KEYWORDS: Memories; Teaching; Identity

RESUMEN

En este artículo se presenta una discusión sobre la producción de memoriales de vida escolar realizada con estudiantes de Licenciatura en Ciencias Biológicas, el monitor de la disciplina y su profesora. Los relatos fueron hibridizados y reorganizados en tres textos, denominados "mosaicos de docencia". El artículo trae impresiones sobre la escritura y el compartir colectivo de los memoriales y de objetos significativos de la vida escolar, así como sobre el primer contacto de los alumnos y alumnas con la escuela de práctica. Se concluye, con base en referenciales del campo de la investigación biográfica, que memorias de la vida escolar son herramientas potentes para pensar sobre los sentidos de la escuela y para el desplazamiento de certezas y estereotipos sobre docencia, escuela y conocimiento, como hilos que guían nuestras identidades docentes.
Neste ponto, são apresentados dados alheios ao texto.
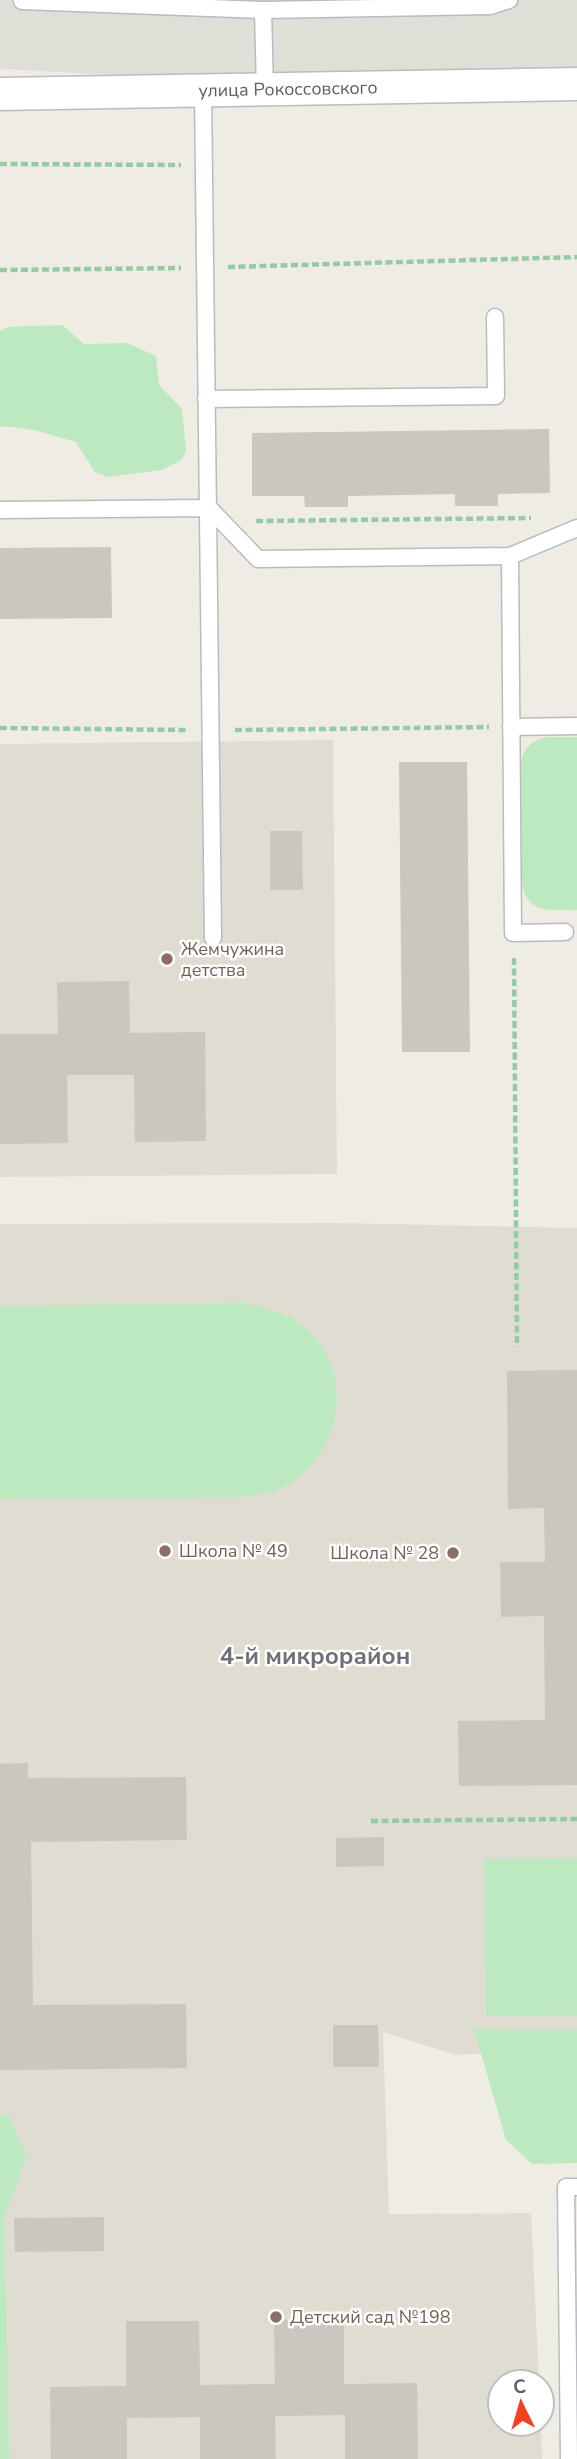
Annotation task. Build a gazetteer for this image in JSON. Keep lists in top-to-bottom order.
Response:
{
  "streets": {
    "street": ["улица Рокоссовского"]
  },
  "districts": ["4-й микрорайон"],
  "places": [
    "Жемчужина детства",
    "Школа № 49",
    "Школа № 28",
    "Детский сад №198"
  ],
  "north": "top"
}
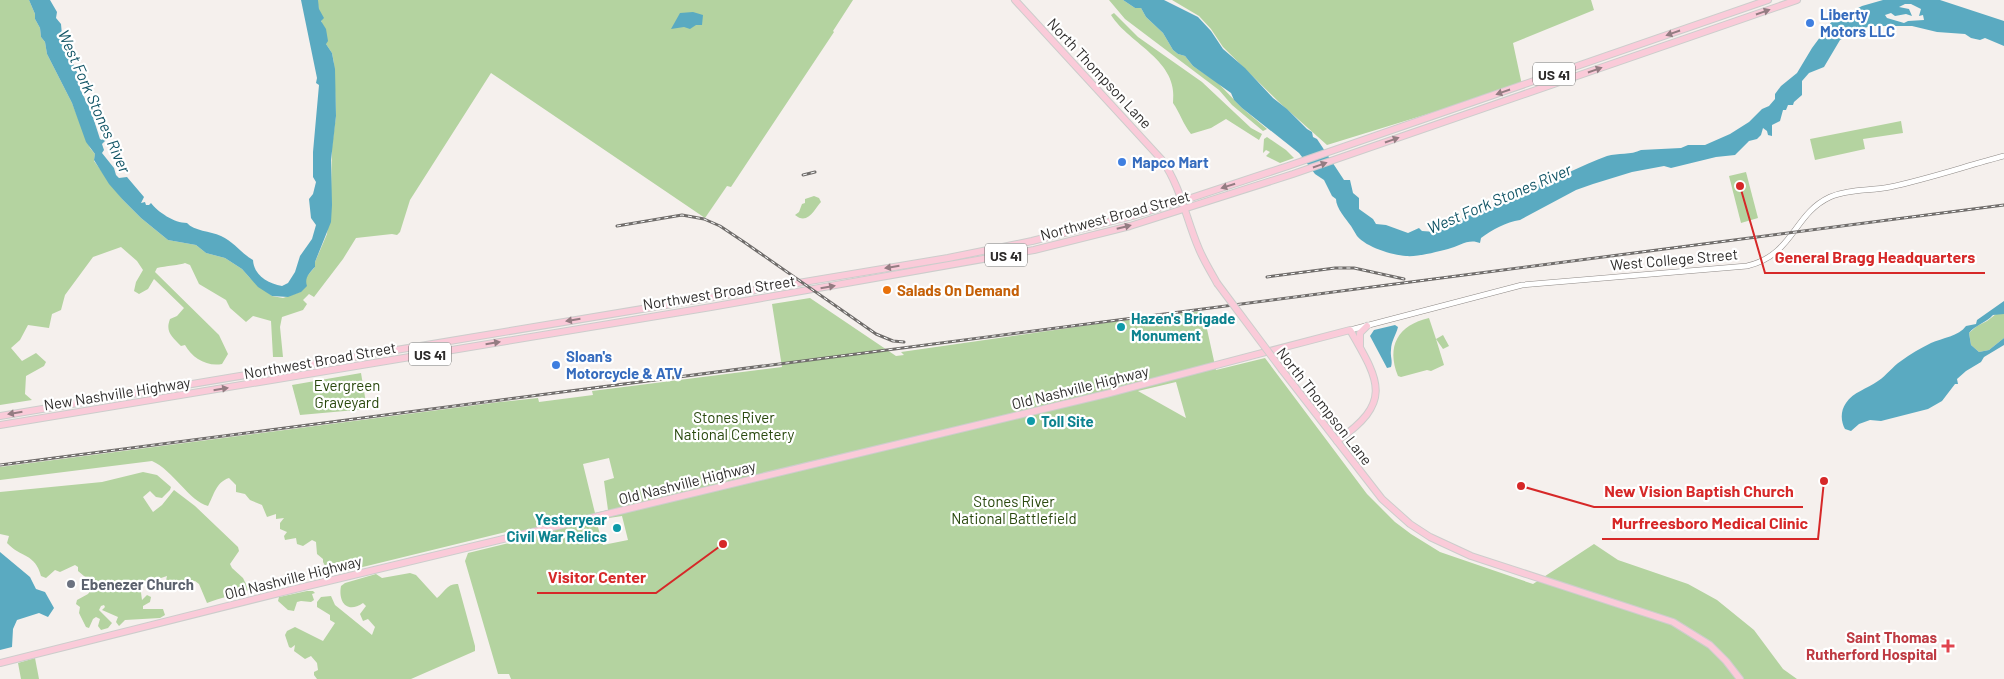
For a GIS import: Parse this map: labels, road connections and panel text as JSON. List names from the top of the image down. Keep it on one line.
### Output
{"streets":{"main road":["North Thompson Lane","US 41","Northwest Broad Street","Old Nashville Highway","New Nashville Highway"],"street":["West College Street"]},"crossings":[["North Thompson Lane","Northwest Broad Street"],["Northwest Broad Street","New Nashville Highway"],["West College Street","Old Nashville Highway"]],"water":["West Fork Stones River"],"parks":["Evergreen Graveyard","Stones River National Cemetery","Stones River National Battlefield"],"places":{"other":["Liberty Motors LLC","Mapco Mart","General Bragg Headquarters","Salads On Demand","Hazen's Brigade Monument","Sloan's Motorcycle & ATV","Toll Site","Murfreesboro Medical Clinic","New Vision Baptish Church","Yesteryear Civil War Relics","Visitor Center","Ebenezer Church"],"health":["Saint Thomas Rutherford Hospital"]}}
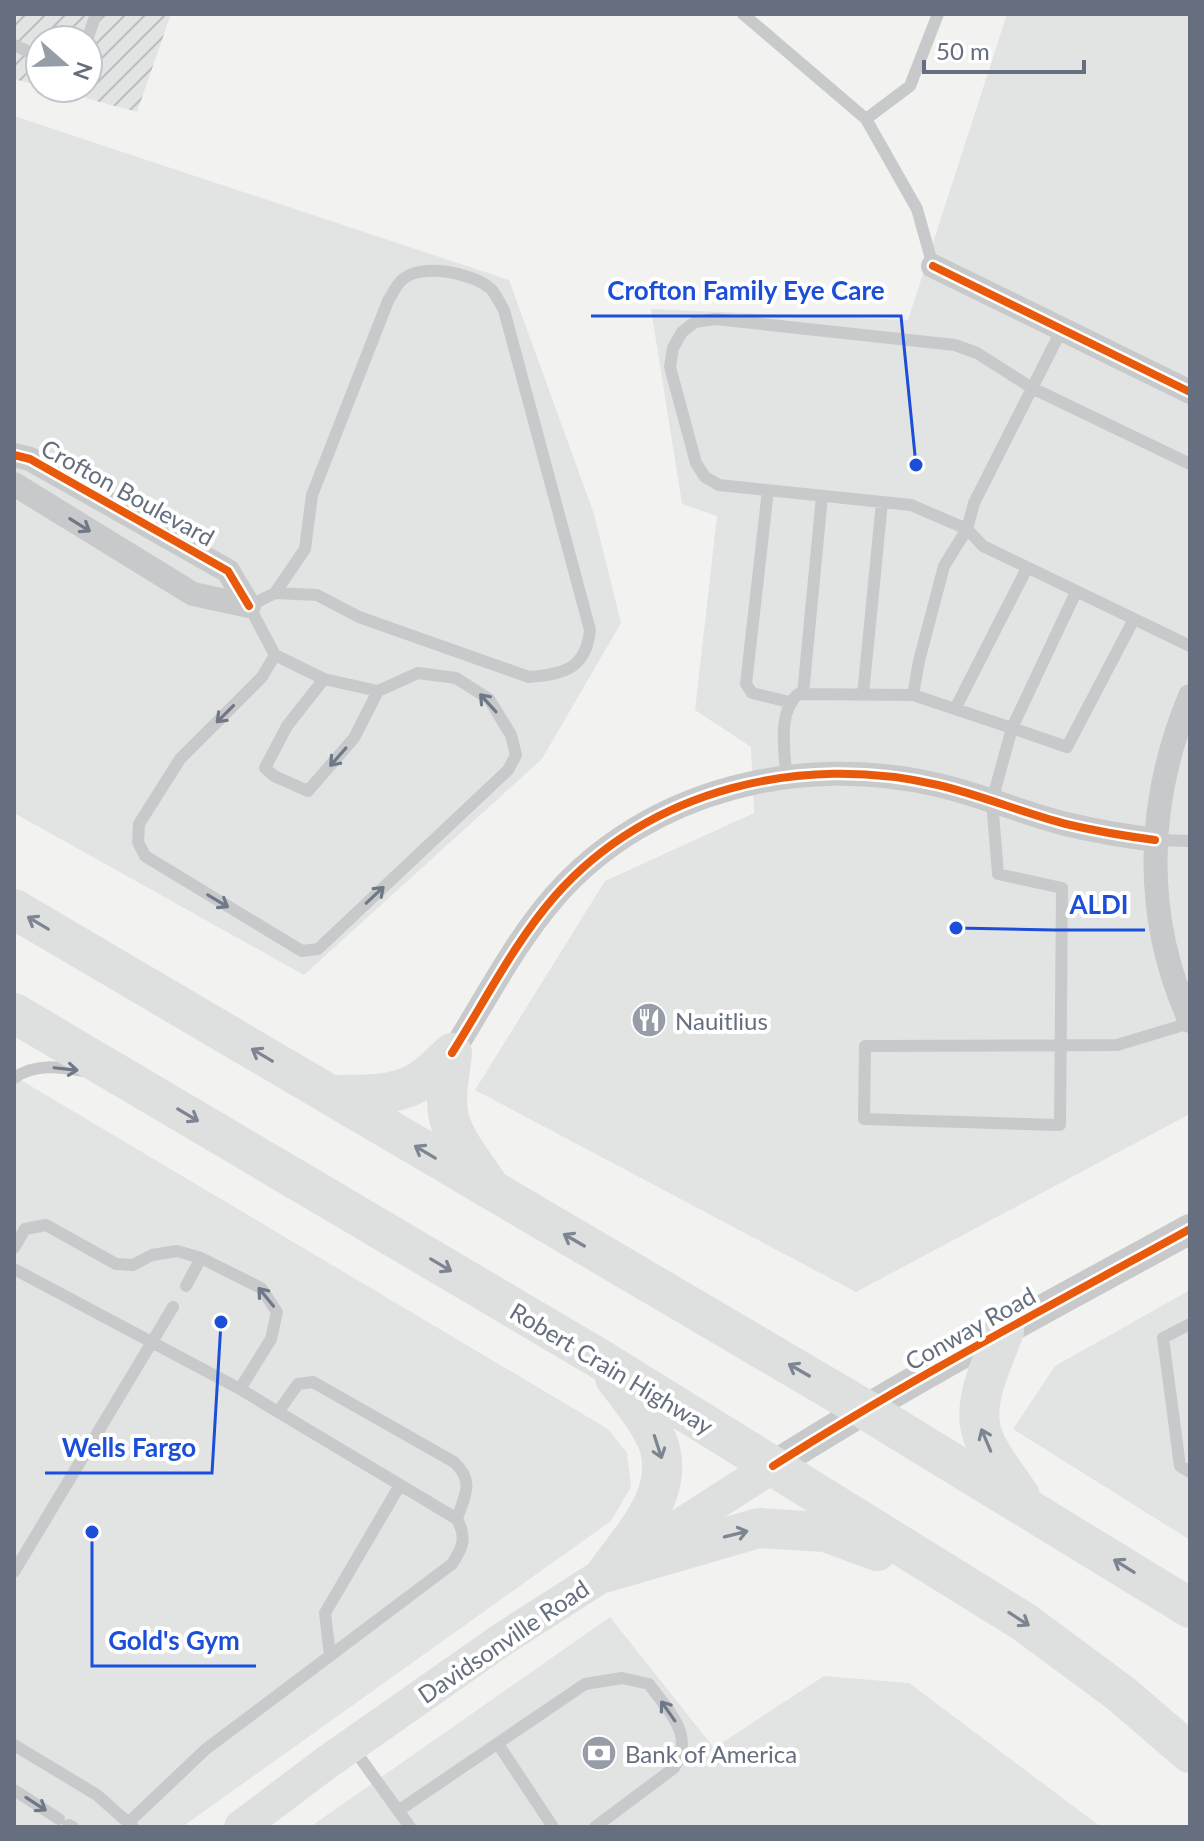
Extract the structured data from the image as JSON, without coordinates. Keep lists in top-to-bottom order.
{
  "streets": {
    "highway": ["Robert Crain Highway"],
    "main road": ["Davidsonville Road"],
    "street": ["Crofton Boulevard", "Conway Road"]
  },
  "crossings": [
    ["Conway Road", "Robert Crain Highway"],
    ["Conway Road", "Davidsonville Road"],
    ["Robert Crain Highway", "Davidsonville Road"]
  ],
  "places": {
    "other": [
      "Crofton Family Eye Care",
      "ALDI",
      "Wells Fargo",
      "Gold's Gym"
    ],
    "restaurant": ["Nauitlius"],
    "bank": ["Bank of America"]
  },
  "scale_bar": "50 m",
  "north": "right"
}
PALAVRAS-CLAVE: Recuerdos; Enseñanza; Identidad

1 FALA DA PROFESSORA:

“Escrever é tantas vezes lembrar-se do que nunca existiu. Como conseguirei saber do que nem ao menos sei?

Assim: como se me lembrasse. Com um esforço de "memória", como se eu nunca tivesse nascido.

Nunca nasci, nunca vivi: mas eu me lembro, e a lembrança é em carne viva” (LISPECTOR, 1999, p. 24).

Se existe um lugar que frequentamos de forma mais ou menos regular e por um tempo relativamente grande, independente de classe social, religião, etnia ou orientação sexual, esse lugar é a escola. Tão iguais e tão diferentes, desse espaço/tempo provem algumas de nossas memórias mais vívidas, relacionadas a amizades, estudos, afinidades, amores, sucessos, fracassos, alegrias e tristezas que, inevitavelmente, emergem no processo de nos formarmos professores e professoras3. É preciso, pois, reorganizá-las, ressignificá-las e compartilhá-las, no eterno tecer de fios, riscos e tramas que constituem nossas identidades docentes.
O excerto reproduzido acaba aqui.